# Live Well Dorset Referral Trend Causal Inference
Causal inference analysis for Live Well Dorset programmes communication interventions. 
[Research project](https://andyist.github.io/mres/)

In [1]:
import pandas as pd                              # tables and data manipulations
from causalimpact import CausalImpact            # estimate causal effect of intervention on a time series
from datetime import datetime                    # date helpers
import warnings                                  # `do not disturbe` mode              
warnings.filterwarnings('ignore')

%run Livewell.ipynb # Project specific helpers

#Load and prepare client data (not publicly available)
clients = pd.read_csv("csv-data/18Jan2019/clients.csv", index_col='clientID', parse_dates=['DateRegistered','Date_registered_Month_Year'], dayfirst=True)
clients = prepare_clients(clients)
clients = clients.loc[~clients.DateRegistered.isin(['2016-06-15 17:03:00','2016-06-15 17:04:00'])]
clients = clients.loc[clients.DateRegistered >= '2016-01-01 00:00:00']
# Remove the time component from the date stamps (we are not interested in finer resolutions than daily)
clients = clients.assign(DateRegistered=clients.DateRegistered.dt.round('D'))

### 1. Counting referrals
This analysis is conducted using only referral date and if the refereal soure is defined as GP based or not. In preperation the two parameteres are extracted from the general client data, the GP source is then split to two dummy columns represented by boolean vaulues. This structrue allows for daily grouping and counting of the GP and non GP referrrals.

In [2]:
# Split gp_referral into boolean columns
gp_dates = clients[['DateRegistered','gp_referral']]
gp_dates['gp_referral'] = gp_dates['gp_referral'].astype(str)
dum = gp_dates.gp_referral.str.get_dummies().astype(bool)
gp_dates = pd.concat([gp_dates, dum], axis=1)
gp_dates.rename(columns = {'0': 'no-gp', '1': 'gp'}, inplace=True)
# Group by date, counting referrals
gp_date_counts = gp_dates.groupby('DateRegistered').sum()
gp_date_counts = gp_date_counts.reset_index()
gp_date_counts['DateRegistered'] = pd.to_datetime(gp_date_counts['DateRegistered'])
gp_date_counts = gp_date_counts.set_index('DateRegistered')

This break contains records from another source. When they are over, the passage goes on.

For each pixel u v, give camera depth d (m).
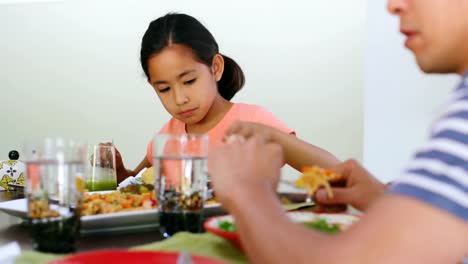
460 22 0.59
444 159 0.49
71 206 0.73
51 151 0.73
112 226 0.86
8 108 3.40
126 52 3.26
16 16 3.34
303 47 3.03
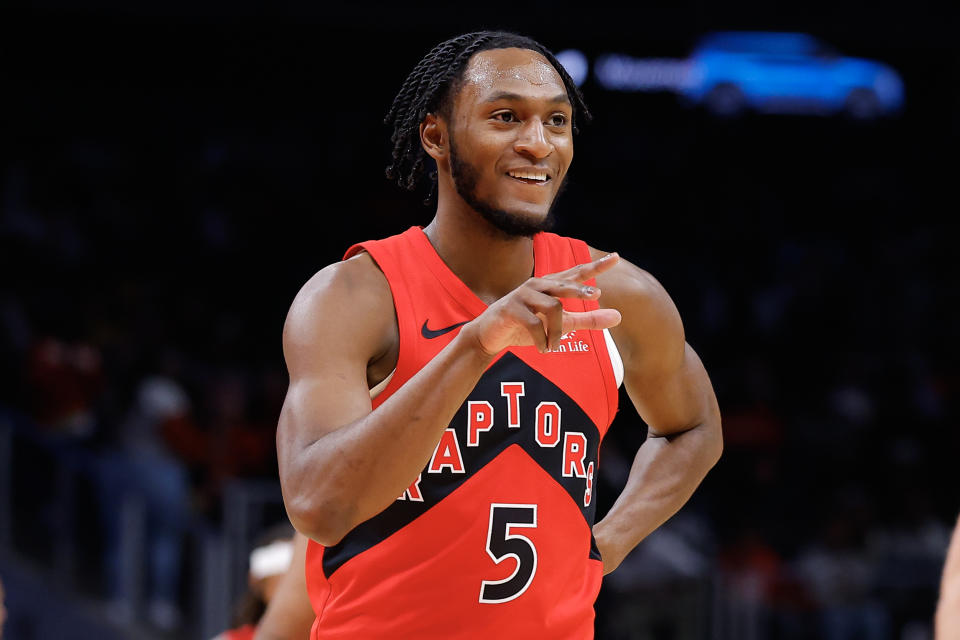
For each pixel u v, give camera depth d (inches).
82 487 1014.4
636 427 1483.8
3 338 1325.0
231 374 1471.5
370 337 271.7
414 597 267.6
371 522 271.1
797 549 1411.2
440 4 1726.1
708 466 333.7
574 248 304.5
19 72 1934.1
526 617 270.1
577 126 306.3
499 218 271.1
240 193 1945.1
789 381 1798.7
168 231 1843.0
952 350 1909.4
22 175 1815.9
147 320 1572.3
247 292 1825.8
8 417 1050.1
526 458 271.4
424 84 288.0
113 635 971.9
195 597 924.6
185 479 1168.8
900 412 1692.9
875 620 1144.8
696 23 1786.4
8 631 1030.4
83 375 1195.3
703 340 1847.9
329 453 244.4
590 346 284.8
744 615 977.5
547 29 1752.0
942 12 1824.6
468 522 266.8
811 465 1560.0
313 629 285.6
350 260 280.4
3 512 1041.5
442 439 267.0
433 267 280.4
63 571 1012.5
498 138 269.0
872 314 1946.4
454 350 239.5
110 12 1695.4
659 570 929.5
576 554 278.5
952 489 1622.8
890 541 1325.0
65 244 1711.4
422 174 307.3
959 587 182.4
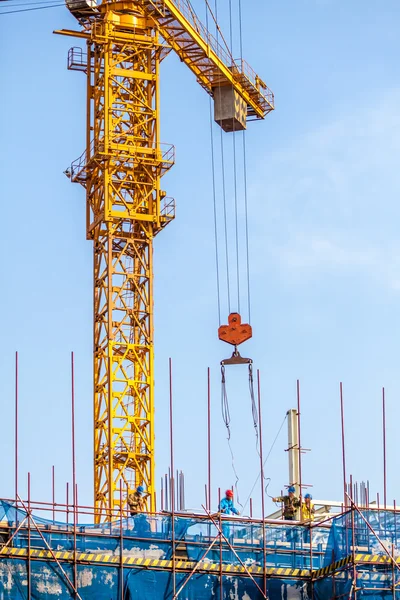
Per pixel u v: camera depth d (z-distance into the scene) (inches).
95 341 5974.4
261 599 3796.8
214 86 6515.8
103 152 5989.2
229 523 3818.9
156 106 6131.9
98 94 6146.7
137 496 4062.5
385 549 3663.9
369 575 3700.8
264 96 6633.9
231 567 3786.9
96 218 6043.3
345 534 3757.4
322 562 3850.9
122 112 6112.2
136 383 5885.8
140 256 6053.2
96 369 5935.0
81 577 3659.0
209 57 6274.6
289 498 4114.2
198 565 3750.0
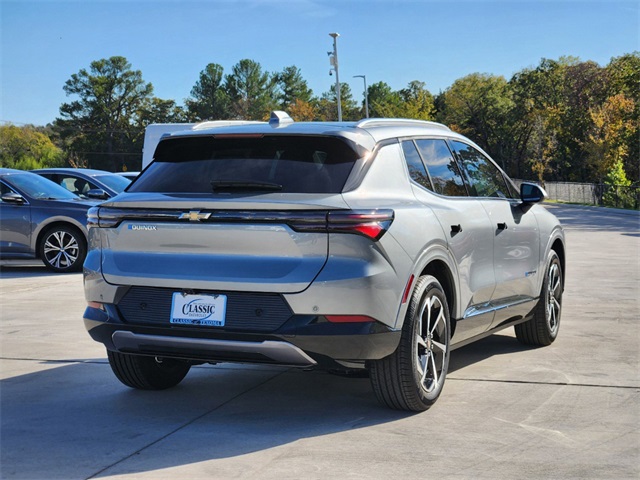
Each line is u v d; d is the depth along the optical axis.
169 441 4.40
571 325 8.01
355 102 169.00
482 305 5.79
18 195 13.42
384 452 4.20
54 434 4.54
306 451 4.21
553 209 47.50
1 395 5.42
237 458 4.11
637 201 48.50
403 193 4.95
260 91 149.12
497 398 5.27
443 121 114.81
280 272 4.36
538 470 3.92
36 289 11.18
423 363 4.90
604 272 12.57
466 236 5.43
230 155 4.80
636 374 5.93
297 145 4.73
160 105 149.62
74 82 147.50
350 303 4.32
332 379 5.87
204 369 6.20
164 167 4.93
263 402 5.23
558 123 89.31
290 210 4.35
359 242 4.35
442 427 4.64
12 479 3.83
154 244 4.63
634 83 61.09
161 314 4.59
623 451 4.21
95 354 6.73
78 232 13.48
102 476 3.87
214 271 4.46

### 2. Padding missing values
The inconsistent nature of referral gathering results in the possability for non existant dates within the timeline. A xero fill process is added to pad the data such that missing dates in the time series are accounted for with 0 referrals.

In [3]:
# Trim date range
df = gp_date_counts.copy()
# Populate dates with no value as 0 to produce a continuous timeline
df = df.asfreq(freq='D', fill_value=0)
# Optionally reduce the time series to entries from a specific date
#df = df.loc[df.index > '2018-01-01']

### 3. Causal inferance analysis
The analysis is acheived using the Caulsa Impact library developed by Brodersen, K.H. et al (2015). The exmaple used in this study realied upon a discreeet intervention date being identified with a format of year,month,day. This is subsuqnelty used by a project specific get_periods function to standardise the production of boundary dates. This function requires the data frame to be analysed (as results fomr steps 1 and 2), the intervention date object, and the post period with option for a pre-period multiplier - that is how much more pre-period date range should be used for the analysis compared to the desire post period counterfactual projection. 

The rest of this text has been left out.